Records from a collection
******

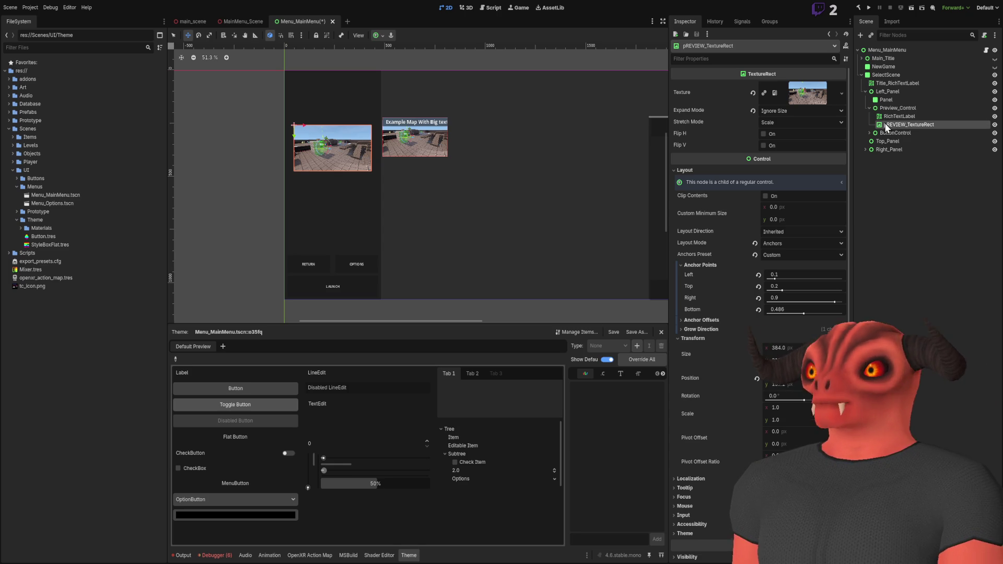
pyautogui.write('pREVIEW_')
pyautogui.press('Return')
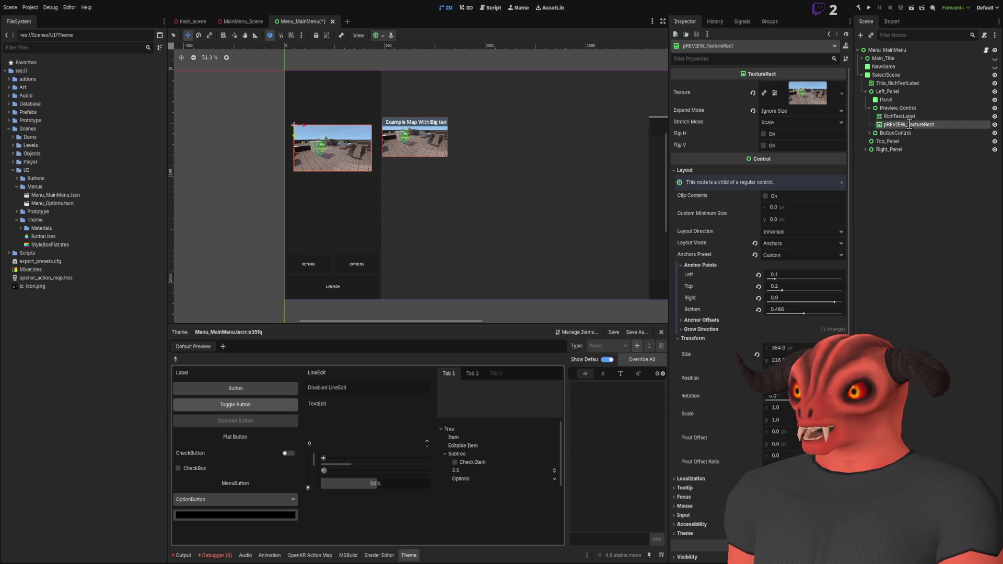
pyautogui.press('F2')
pyautogui.write('Preview_TextureRect')
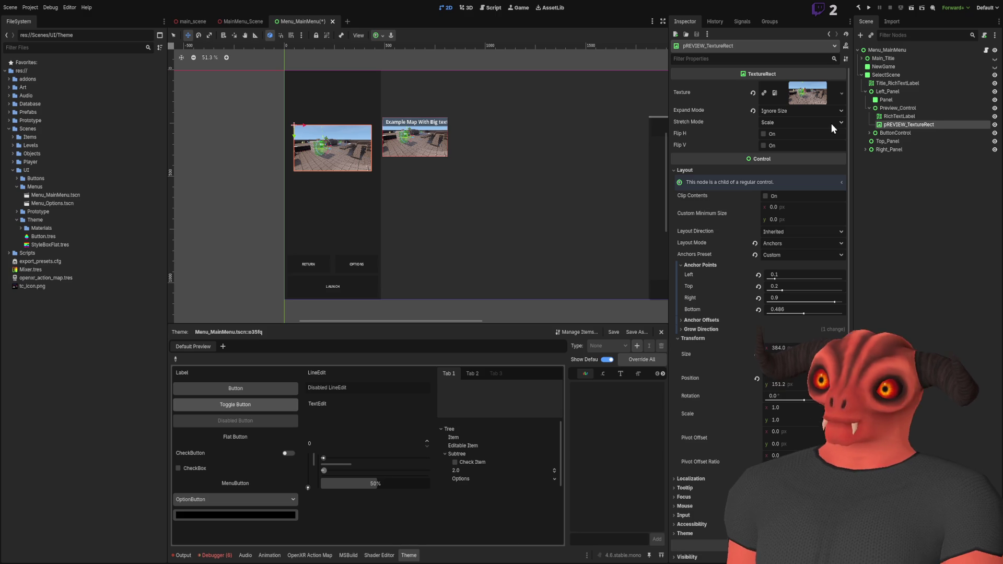
pyautogui.press('Return')
pyautogui.scroll(10, 555, 155)
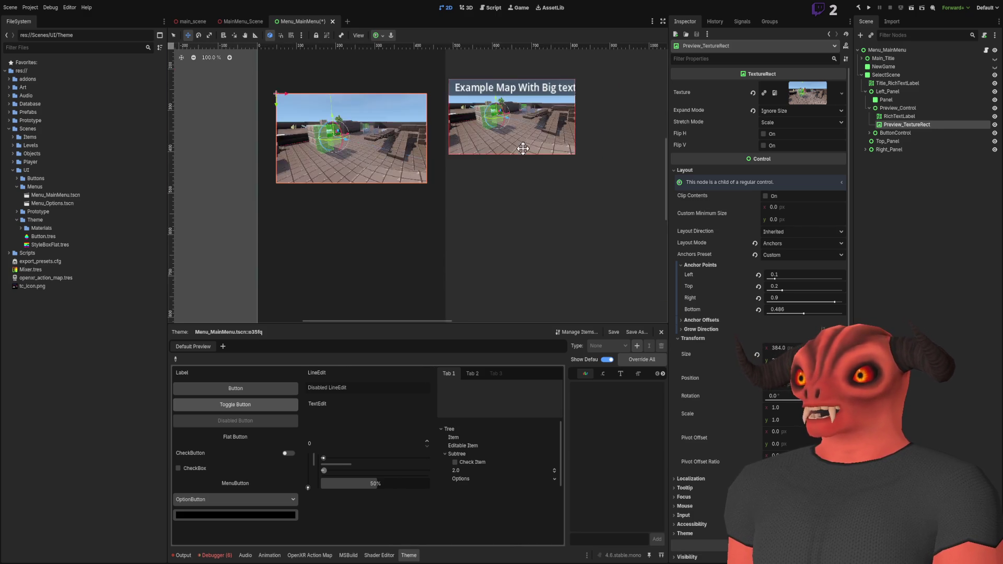
# Step: Set the preview image's Left anchor to 0.05, keeping Top at 0.2
pyautogui.click(808, 276)
pyautogui.write('.05')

******

• Work required:
The required output is every line of the entries, starting at the one that contains "# Step: Set" and ending at the last, copied exactly.

• Response below:
# Step: Set the preview image's Left anchor to 0.05, keeping Top at 0.2
pyautogui.click(808, 276)
pyautogui.write('.05')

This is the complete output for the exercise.